Однако несмотря на все трудности, в 1943 году третья часть романа была опубликована. Эта часть, озаглавленная «Юность», начинается с последних лицейских лет и заканчивается первой ссылкой поэта, охватывая, таким образом, период приблизительно с 1816 по 1820 год [Тынянов 19946: 36–40][64]64
Ср. разделение романа на три части («Детство», «Лицей», «Юность») с краткими заметками в газетах, в которых формировалась биография Пушкина в понимании Ходасевича (см. об этом в главе 5). Оба автора остановились примерно на одной точке в жизни Пушкина, и главной причиной у обоих, похоже, было состояние здоровья.
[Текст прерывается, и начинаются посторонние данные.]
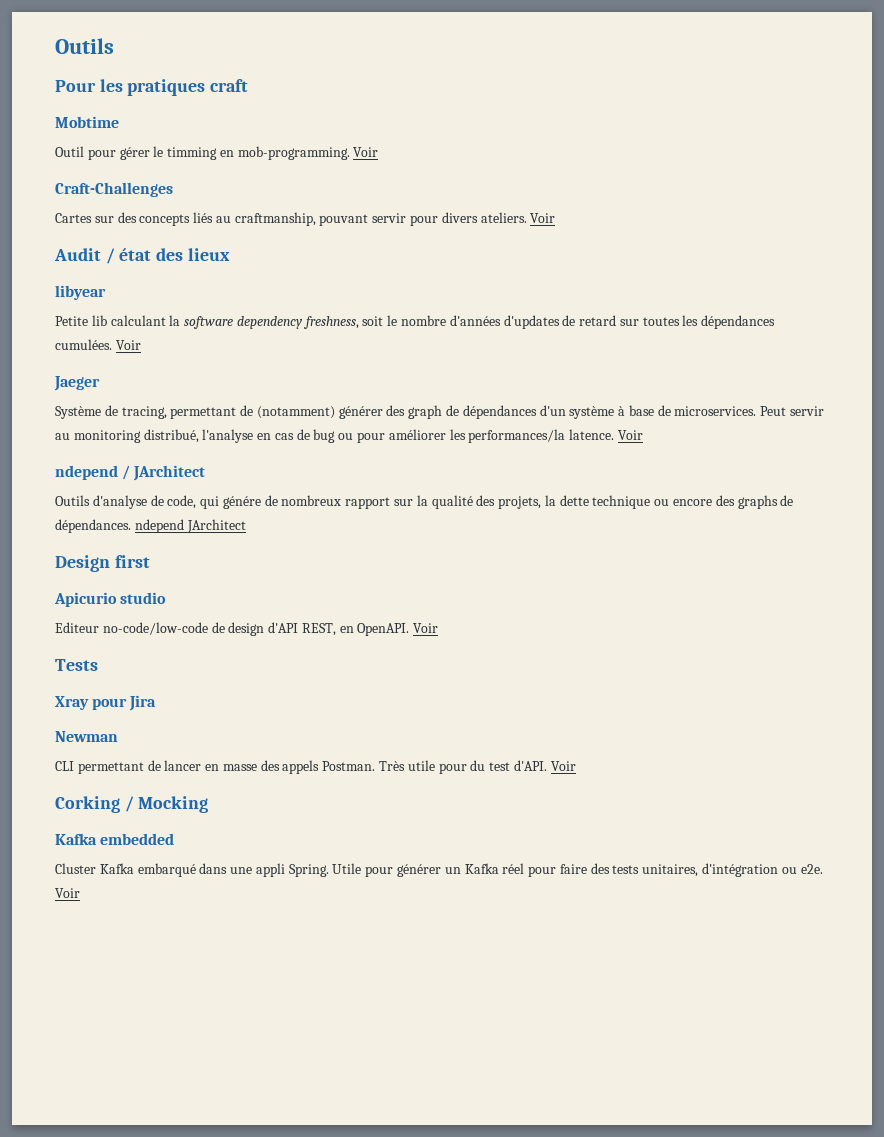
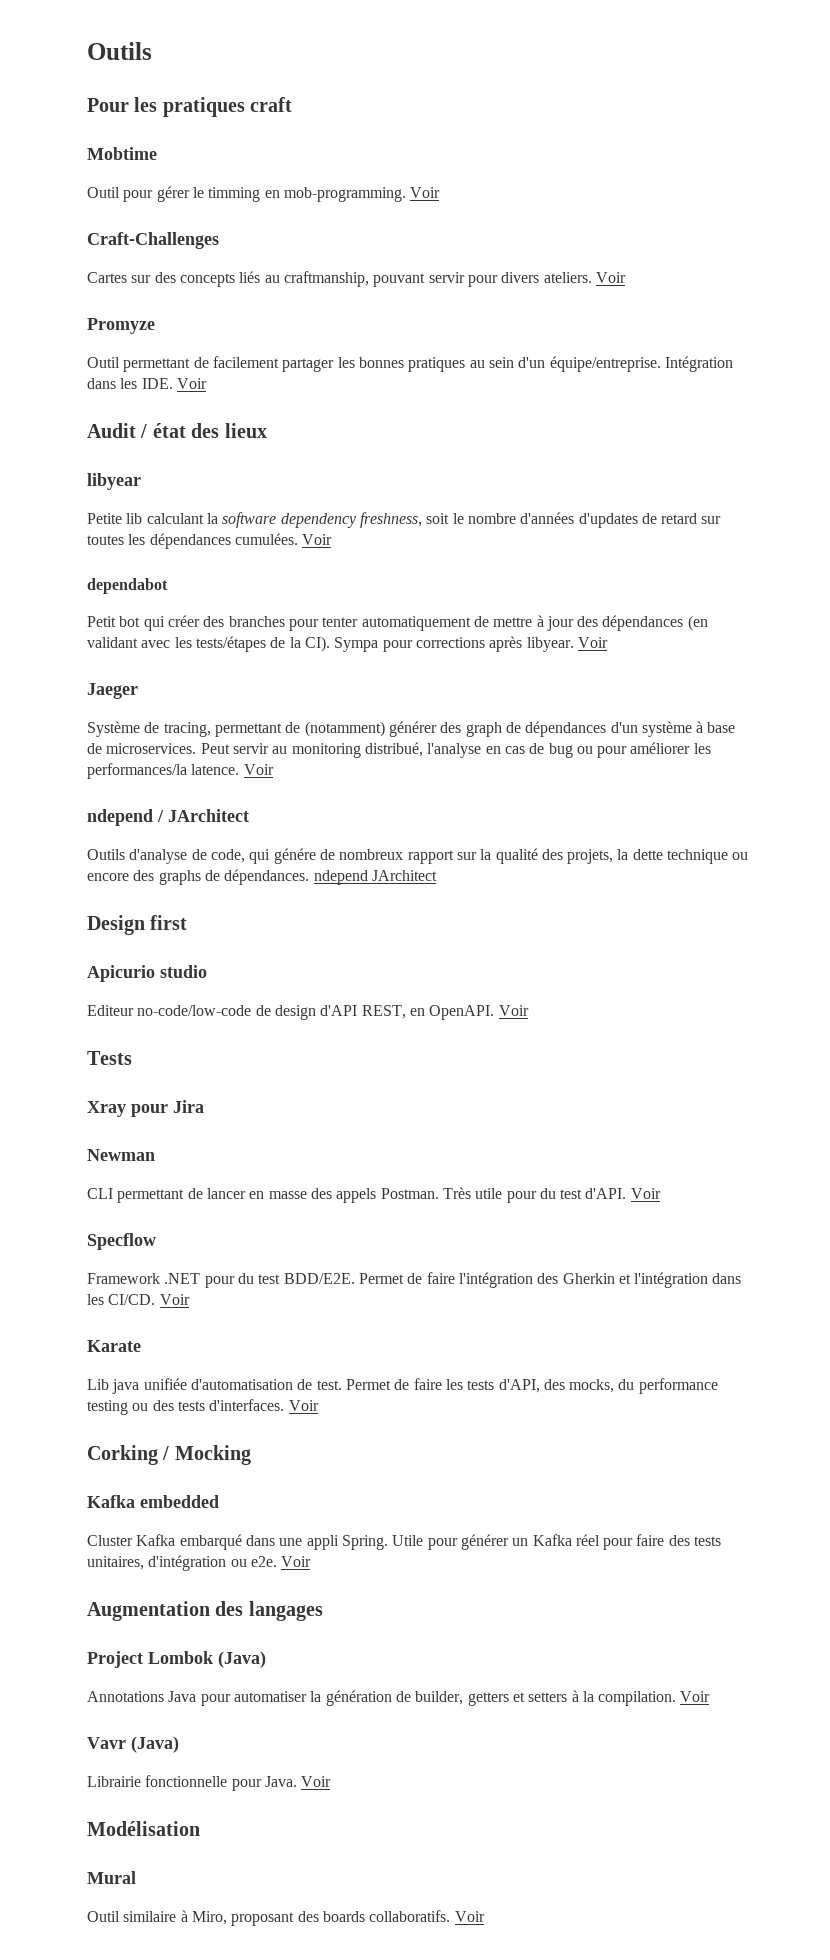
(556, 218) none -> [87,318,155,334] [87,356,733,372] [87,378,207,389] // Promyze // Outil permettant de facilement partager les bonnes pratiques au sein d'un équipe/entreprise. Intégration dans les IDE. Voir
(141, 345) none -> [87,578,168,594] [87,615,708,631] [87,636,608,652] // dependabot // Petit bot qui créer des branches pour tenter automatiquement de mettre à jour des dépendances (en validant avec les tests/étapes de la CI). Sympa pour corrections après libyear. Voir
(576, 766) none -> [87,1233,156,1250] [87,1272,742,1288] [87,1294,190,1305] [87,1340,141,1352] [87,1378,718,1394] [87,1399,319,1415] // Specflow // Framework .NET pour du test BDD/E2E. Permet de faire l'intégration des Gherkin et l'intégration dans les CI/CD. Voir // Karate // Lib java unifiée d'automatisation de test. Permet de faire les tests d'API, des mocks, du performance testing ou des tests d'interfaces. Voir
(80, 893) none -> [87,1601,323,1621] [87,1651,266,1668] [87,1690,711,1706] [87,1736,179,1753] [87,1775,332,1791] [87,1821,200,1836] [87,1871,136,1884] [87,1910,485,1926] // Augmentation des langages // Project Lombok (Java) // Annotations Java pour automatiser la génération de builder, getters et setters à la compilation. Voir // Vavr (Java) // Librairie fonctionnelle pour Java. Voir // Modélisation // Mural // Outil similaire à Miro, proposant des boards collaboratifs. Voir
[Закрыть]. Вторая часть кончалась сценой знаменитого царскосельского экзамена, когда Державин признал и благословил своего юного соперника, а третья открывалась приездом Карамзина, Вяземского и В. Л. Пушкина в Царское Село, для того чтобы дать молодому поэту «арзамасское» прозвище – Сверчок, приняв его, таким образом, в круг поэтов. Именно поэтические средства: любовь, дружба, история, философия, а также наиболее важное из них для Пушкина – язык – доминируют в третьей части романа. Замечено, что только в третьей части романа тыняновский стиль начал собираться воедино: «Плоскостная монтажность двух первых частей в третьей части <…> заменяется лирофилософским, суггестивно-метафорическим сгущением текста» [Волович 1989: 525]. Исследователи полагают, что эта часть романа наилучшим образом объясняет, почему Тынянов вообще принялся за роман о Пушкине: именно таким образом он мог развить свою идею о влюбленности молодого поэта в жену Н. М. Карамзина и даже о взаимности этого чувства[65]65
См. примечания к статье «Безыменная любовь» (1939) [Тынянов 1969: 209–232, сноски 401–408].
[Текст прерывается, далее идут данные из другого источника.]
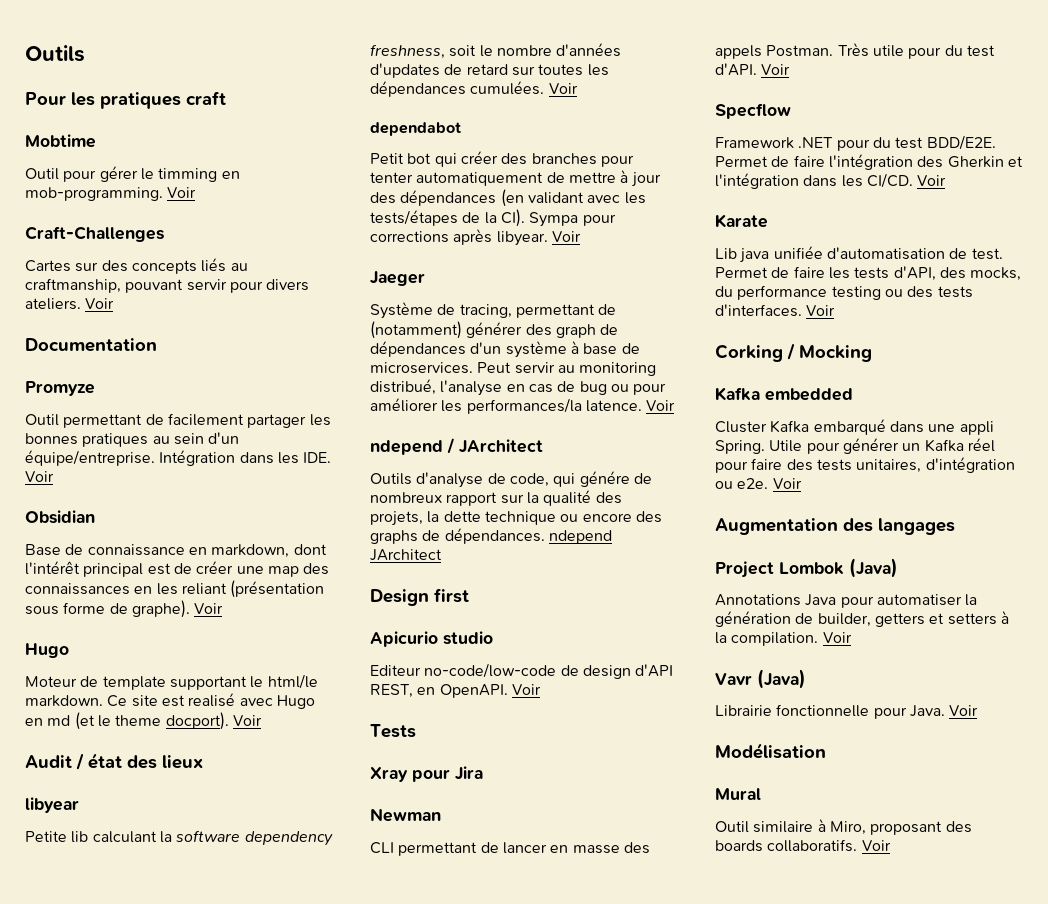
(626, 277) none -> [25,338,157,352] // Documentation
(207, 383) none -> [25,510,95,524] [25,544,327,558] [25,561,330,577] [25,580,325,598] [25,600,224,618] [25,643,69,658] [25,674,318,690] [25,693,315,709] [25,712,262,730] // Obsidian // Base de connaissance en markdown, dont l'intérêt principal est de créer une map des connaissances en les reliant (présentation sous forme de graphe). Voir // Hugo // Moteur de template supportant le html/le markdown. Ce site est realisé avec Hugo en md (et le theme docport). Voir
[Закрыть]. В третьей части романа Пушкин должен был повзрослеть. В интерпретации Тынянова, готовясь отправиться в жизненное путешествие, поэт счел своевременным избрать себе «семью» – несколько человек, которые поддерживали бы его всю жизнь так, как не смогли бы родные люди. Пушкин равнял себя с Пущиным, Дельвигом и Кюхельбекером – своими «братьями» в поэзии и членами лицейского братства, – а также с П. Я. Чаадаевым, гусаром и смелым «старшим братом». Покойный Малиновский, первый директор Лицея, едва ли не заменил поэту отца и дядю Сергея и Василия Львовичей (тогда как покровительство нового директора Энгельгардта юный поэт отверг). Вспоминал он и няню Арину Родионовну – в качестве своей истинной матери. Таким образом, Тынянов свел юные годы Пушкина – и это заняло несколько сотен страниц – к двум основам: «Была Арина и был Лицей. Вот и все. Такова была жизнь» [Тынянов 19946: 524].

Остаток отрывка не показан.